Note. IRT = item response theory.

Discussion

The large-scale mathematics assessment examined in the current study was constructed to measure one overall latent trait and had a subtest structure with five content domains. DINA models that provide specific diagnostic information can complement the current practice of reporting overall and subtest scores. The DINA diagnostic information may help educators understand students’ learning needs and improve classroom instruction, as well as assist students to understand their strengths and weaknesses to facilitate effective learning. Our study findings are summarized as follows.

The raw test scores and the counts of mastered skills were strongly correlated using both five- and 15-skill Q-matrices. For both samples, the 15-skill model had slightly higher correlations (.94-.95) than did the five-skill model (both .89), which is consistent with having a more fine-grained analysis of student abilities provided by the 15 components. These values compare well with the correlation between skill counts and raw test scores reported by Li and Suen (2013) for a test of reading comprehension (.96). The lower correlation for the five-skill model may also have resulted in part from the fact that 86% of the students fell into only two groups—masters or nonmasters of all skills.

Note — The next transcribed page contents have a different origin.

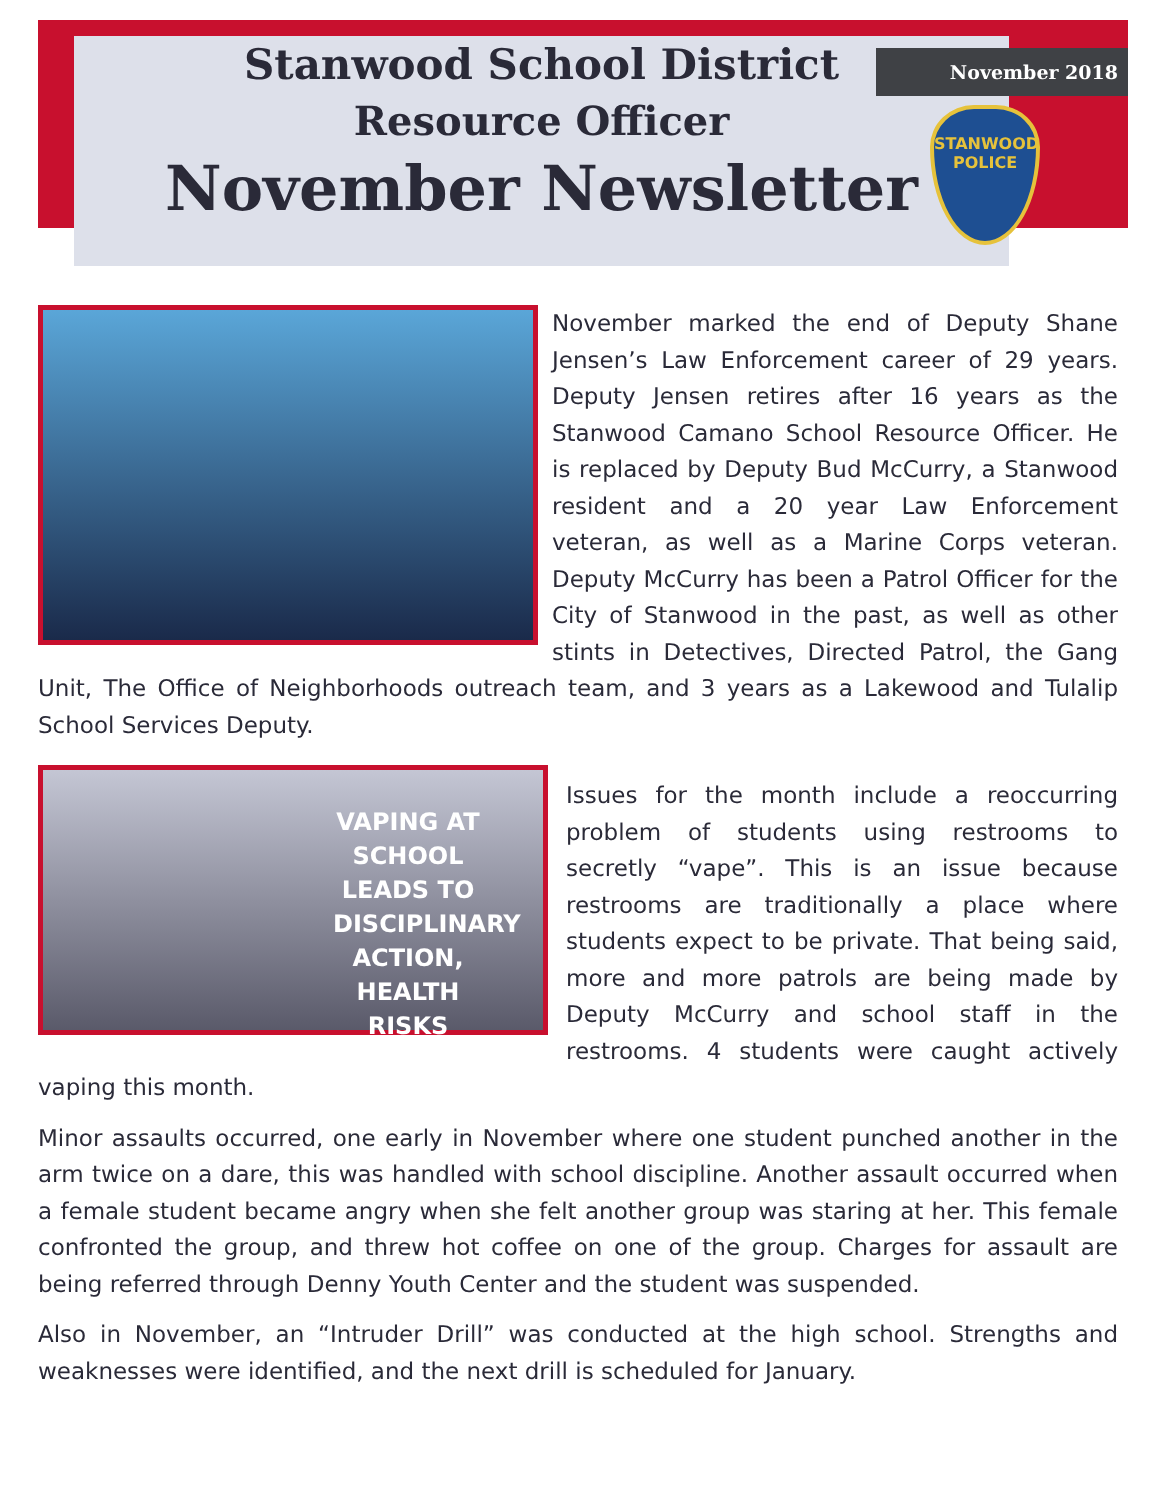Stanwood School District
Resource Officer
November Newsletter
November 2018
STANWOOD
POLICE
November marked the end of Deputy Shane Jensen’s Law Enforcement career of 29 years. Deputy Jensen retires after 16 years as the Stanwood Camano School Resource Officer. He is replaced by Deputy Bud McCurry, a Stanwood resident and a 20 year Law Enforcement veteran, as well as a Marine Corps veteran. Deputy McCurry has been a Patrol Officer for the City of Stanwood in the past, as well as other stints in Detectives, Directed Patrol, the Gang Unit, The Office of Neighborhoods outreach team, and 3 years as a Lakewood and Tulalip School Services Deputy.
VAPING AT SCHOOL LEADS TO DISCIPLINARY ACTION, HEALTH RISKS
Issues for the month include a reoccurring problem of students using restrooms to secretly “vape”. This is an issue because restrooms are traditionally a place where students expect to be private. That being said, more and more patrols are being made by Deputy McCurry and school staff in the restrooms. 4 students were caught actively vaping this month.
Minor assaults occurred, one early in November where one student punched another in the arm twice on a dare, this was handled with school discipline. Another assault occurred when a female student became angry when she felt another group was staring at her. This female confronted the group, and threw hot coffee on one of the group. Charges for assault are being referred through Denny Youth Center and the student was suspended.
Also in November, an “Intruder Drill” was conducted at the high school. Strengths and weaknesses were identified, and the next drill is scheduled for January.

The 15-skill model dispersed students more uniformly across 16 skill-count groups (from 0 to 15), except that the full mastery group included about 14% of the sample (roughly twice what would be expected had all groups been equal in size), and thus its skill counts correlated better with the raw scores. In our analysis, the category of “0” in the five-skill case may not necessarily mean “zero” masteries across the 15 skills. However, students in the “5” category for the five-skill analysis should be more likely than others to master many or all of the 15 skills. It would be expected that the distribution of the numbers of skills mastered (0-15) for the students in the “0” category of the five-skill case is positively skewed, and the distribution of the numbers of skills mastered (0-15) for the students in the “5” category of the five-skill case is negatively skewed. It is noted that having the skill counts spread uniformly may not be the goal in Q-matrix specification. The connection of the Q-matrix to the distribution of skills warrants further investigations.

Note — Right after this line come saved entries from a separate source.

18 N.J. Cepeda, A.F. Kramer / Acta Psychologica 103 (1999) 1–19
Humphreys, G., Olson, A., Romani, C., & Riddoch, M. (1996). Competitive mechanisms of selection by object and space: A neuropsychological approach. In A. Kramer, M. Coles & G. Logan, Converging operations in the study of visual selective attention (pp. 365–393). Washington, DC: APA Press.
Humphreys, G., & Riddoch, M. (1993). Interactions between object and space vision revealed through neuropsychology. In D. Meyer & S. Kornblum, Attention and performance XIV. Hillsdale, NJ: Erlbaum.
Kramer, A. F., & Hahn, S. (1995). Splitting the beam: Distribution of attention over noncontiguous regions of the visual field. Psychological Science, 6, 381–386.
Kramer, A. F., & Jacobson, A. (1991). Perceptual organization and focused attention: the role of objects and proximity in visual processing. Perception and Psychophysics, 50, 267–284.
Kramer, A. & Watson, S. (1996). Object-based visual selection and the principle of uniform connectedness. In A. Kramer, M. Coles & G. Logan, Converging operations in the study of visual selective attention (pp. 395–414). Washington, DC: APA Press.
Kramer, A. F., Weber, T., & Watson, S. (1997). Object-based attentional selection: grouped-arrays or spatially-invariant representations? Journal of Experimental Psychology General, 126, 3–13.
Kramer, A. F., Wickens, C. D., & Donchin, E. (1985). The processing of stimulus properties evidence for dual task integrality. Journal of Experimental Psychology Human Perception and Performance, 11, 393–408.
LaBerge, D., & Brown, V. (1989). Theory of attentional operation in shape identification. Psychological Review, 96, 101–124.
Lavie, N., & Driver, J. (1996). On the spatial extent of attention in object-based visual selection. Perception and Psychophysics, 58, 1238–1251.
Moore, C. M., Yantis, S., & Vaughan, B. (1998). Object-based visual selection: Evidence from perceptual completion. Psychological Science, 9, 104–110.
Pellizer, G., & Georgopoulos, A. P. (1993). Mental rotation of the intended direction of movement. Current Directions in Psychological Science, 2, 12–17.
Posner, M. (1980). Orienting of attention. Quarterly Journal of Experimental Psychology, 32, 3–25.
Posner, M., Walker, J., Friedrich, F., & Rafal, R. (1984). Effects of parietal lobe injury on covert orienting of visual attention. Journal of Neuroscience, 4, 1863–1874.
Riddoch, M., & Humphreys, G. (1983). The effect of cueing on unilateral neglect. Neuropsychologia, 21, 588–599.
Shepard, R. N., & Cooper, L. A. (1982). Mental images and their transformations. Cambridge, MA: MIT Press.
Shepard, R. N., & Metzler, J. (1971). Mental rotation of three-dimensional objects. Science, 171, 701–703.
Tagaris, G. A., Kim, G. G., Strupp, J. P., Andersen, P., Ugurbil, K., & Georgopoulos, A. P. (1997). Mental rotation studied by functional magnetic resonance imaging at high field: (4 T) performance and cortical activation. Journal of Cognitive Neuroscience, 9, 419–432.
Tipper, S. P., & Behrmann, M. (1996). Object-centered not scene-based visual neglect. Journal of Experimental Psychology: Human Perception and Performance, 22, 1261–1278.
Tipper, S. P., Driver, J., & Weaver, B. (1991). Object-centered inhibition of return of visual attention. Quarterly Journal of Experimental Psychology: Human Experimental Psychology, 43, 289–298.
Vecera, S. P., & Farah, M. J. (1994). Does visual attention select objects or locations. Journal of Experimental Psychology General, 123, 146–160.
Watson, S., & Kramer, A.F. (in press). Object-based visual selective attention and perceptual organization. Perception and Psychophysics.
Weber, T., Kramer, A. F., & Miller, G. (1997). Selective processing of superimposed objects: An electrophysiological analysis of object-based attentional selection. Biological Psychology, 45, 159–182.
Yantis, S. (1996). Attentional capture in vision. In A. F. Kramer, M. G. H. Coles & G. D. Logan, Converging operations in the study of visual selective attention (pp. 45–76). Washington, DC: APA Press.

Students classified as mastering the delineated math skills tended to have higher raw scores. However, when individual skill-level mastery groups were examined, raw-score distributions for masters and nonmasters based on the 15-skill model overlapped substantially (Figure 6). Thus, at the skill level, examinees were not differentiated particularly well on each individual skill within the 15-skill model. For some skills, the distributions of raw scores for the mastery group covered almost the entire raw-score range, including the entire distribution for nonmasters. Also within each skill-count group, raw test scores varied widely.

Correlations between the DINA-model item statistics and those from the IRT analyses were moderate to strong, but were always lower for the 15-skill model. Although the discrimination parameters correlate positively, they are based on different conceptualizations of discrimination. The DINA discrimination index $δ$ is somewhat similar to the classical test theory estimate based on proportions correct for high and low scorers $(p_{High} - p_{Low})$ . The IRT discrimination is a slope parameter, characterizing the rate of change in the probability of a correct response given the ability level. Our results were consistent with the empirical findings from Lee et al. (2012), who also examined data from a mathematics test, using a 13-attribute Q-matrix. They reported a correlation of .25 between IRT discrimination a and DINA discrimination $δ$ , compared with our values of .78 for the five-skill model and .31 for the 15-skill model. In addition, they found a strong correlation between IRT item difficulty and DINA guessing (r = –.83) versus our values of –.79 and –.51 for the five- and 15-skill models. Their IRT difficulty and DINA slip values also correlate strongly (r = .89 vs. our values of .85 and .75).

Recommendations

The current study shows that although, in practice, many assessments are constructed under an IRT framework, they can still provide useful diagnostic information when analyzed using a CDM model. The number of attributes mastered and the status of skill mastery correlated reasonably well with the total raw scores; item parameters of the IRT and DINA models were also meaningfully correlated. One challenge of applying CDMs to existing assessments is the difficulty of constructing a proper Q-matrix post hoc. The number and nature of skills that underlie any real assessment are, to some degree, a matter of judgment. Given the limited numbers of items in typical test forms (about 40 to 50 items), as more skills are identified and assessed, fewer items tend to be used to measure each skill. In our analysis, the second Q-matrix, for example, has the advantage of finer-grained classifications of attributes or skills essential to solving problems, which have the potential to produce more detailed diagnostic information on students’ performance. However, because the items were not intentionally developed for a diagnostic test, and because the test was not extremely long, several attributes were assigned only a small number of items. This could affect the precision of estimation of related skills. Researchers should also be aware of this trade-off between finer-grained modeling and less precise model estimation; the latter can be elusive when the number of attributes is large.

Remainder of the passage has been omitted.